Ensuite, le bloc de droite propose d’expulser les migrants : “Aucun système d’asile ne peut fonctionner sans politique de retour efficace”, lance Jeroen Lenaers (PPE). Et Jaroslav Bžoch (PfE) d’ajouter : “Nous avons besoin d’une solution, afin que ceux qui entrent sur notre territoire de façon illégale puissent faire l’objet d’un retour”.
"Lutter contre le terrorisme, ce n’est pas lutter contre les étrangers”
Du côté gauche de l’hémicycle, les eurodéputés estiment que "Lutter contre le terrorisme, ce n’est pas lutter contre les étrangers”, résume Matthias Ecke du groupe S&D. “Nous devons être vigilants face aux rhétoriques dangereuses qui utilisent à leur profit leur attaque pour engranger des victoires politiques en diabolisant les migrants.” Tineke Strik, Les Verts/ ALE. Ici, nous pouvons comprendre que Madame Strik s’attaque à ses adversaires de l’hémicycle.

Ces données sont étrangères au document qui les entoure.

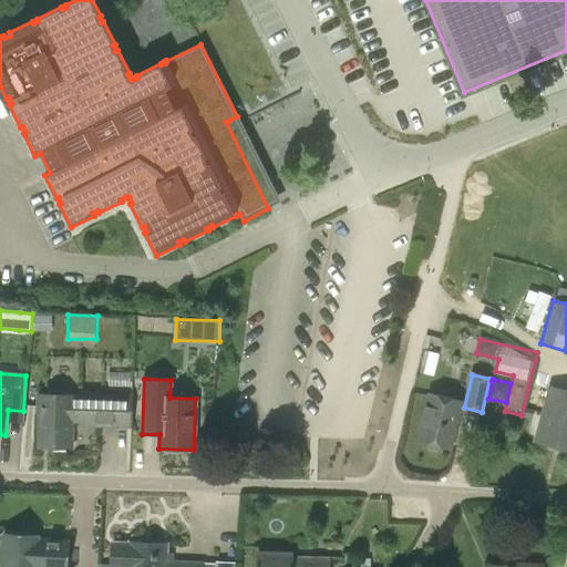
[(566,391),(550,387),(543,414),(566,420),(566,391)]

Ceux qui, comme vous avez pu le lire plus haut, veulent renforcer les contrôles aux frontières et expulser les migrants dans le but de lutter contre le terrorisme.
Ils proposent ainsi d’autres solutions que celles du bloc de droite. “La meilleure solution à ceux qui veulent nous détruire est de répondre par la justice, le droit, le respect des droits fondamentaux, pas d’embrasser les termes du débat imposés par la droite s” Saskia Bricmont, les Verts/ ALE. “Ce qu’il faut faire, c’est déradicaliser, mettre en place des mesures d’intégrations”. Özlem Demirel, GUE/NGL. “Il faut renforcer la coopération entre les services répressifs et de justice pour lutter contre cette radicalisation. [...] Il faut des mesures visant à renforcer l’intégration” Birgit Sippe, S&D.

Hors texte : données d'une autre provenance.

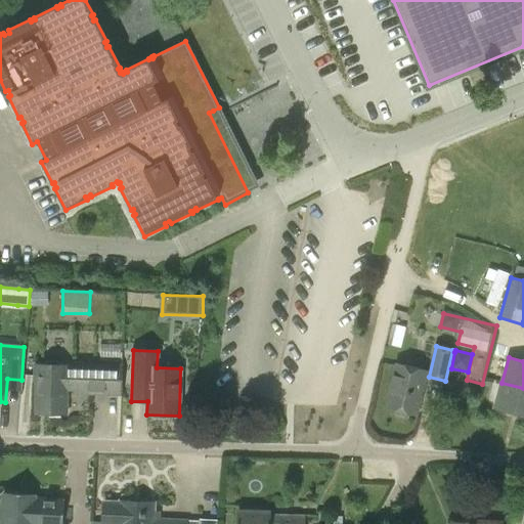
[(122,395),(122,365),(74,364),(74,394),(122,395)]
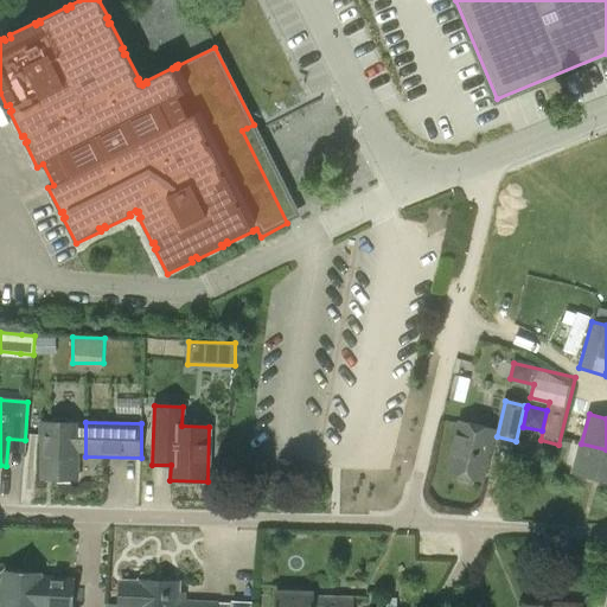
[(481,481),(494,430),(460,422),(447,473),(457,474),(455,479),(458,483),(467,485),(472,483),(473,479),(481,481)]
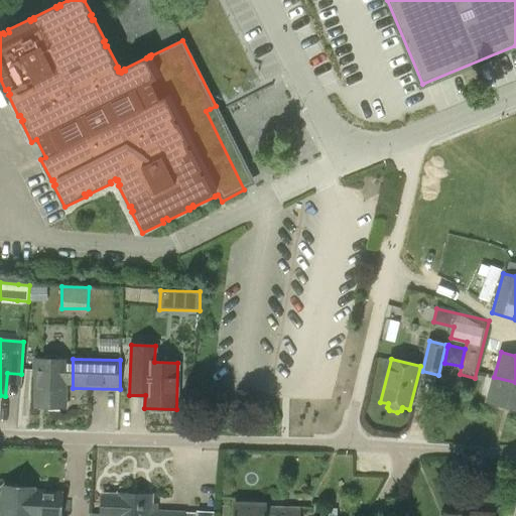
[(65,408),(65,362),(34,361),(34,376),(36,376),(36,408),(65,408)]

Les députés Renew sommés de choisir leur camp
Entre la droite et la gauche qui s’écharpent sans s’écouter, les quelques députés de Renew choisissent un camp ou un autre sans adopter de position centrale. “Beaucoup se radicalisent en Europe, ils ne viennent pas déjà radicalisés” nuance Jan-Christoph Oetjen. Son collègue Engin Eroglu reconnaît, comme la droite, un besoin de renforcer les contrôles aux frontières, et notamment l’agence Frontex, arguant qu’on “ne peut pas laisser des trous dans la raquette”.
Finalement, les députés centristes ne sont pas si perdus - et finissent par choisir leur camp. La traditionnelle diversité politique du Parlement européen semble s’arrêter au débat sur l’immigration.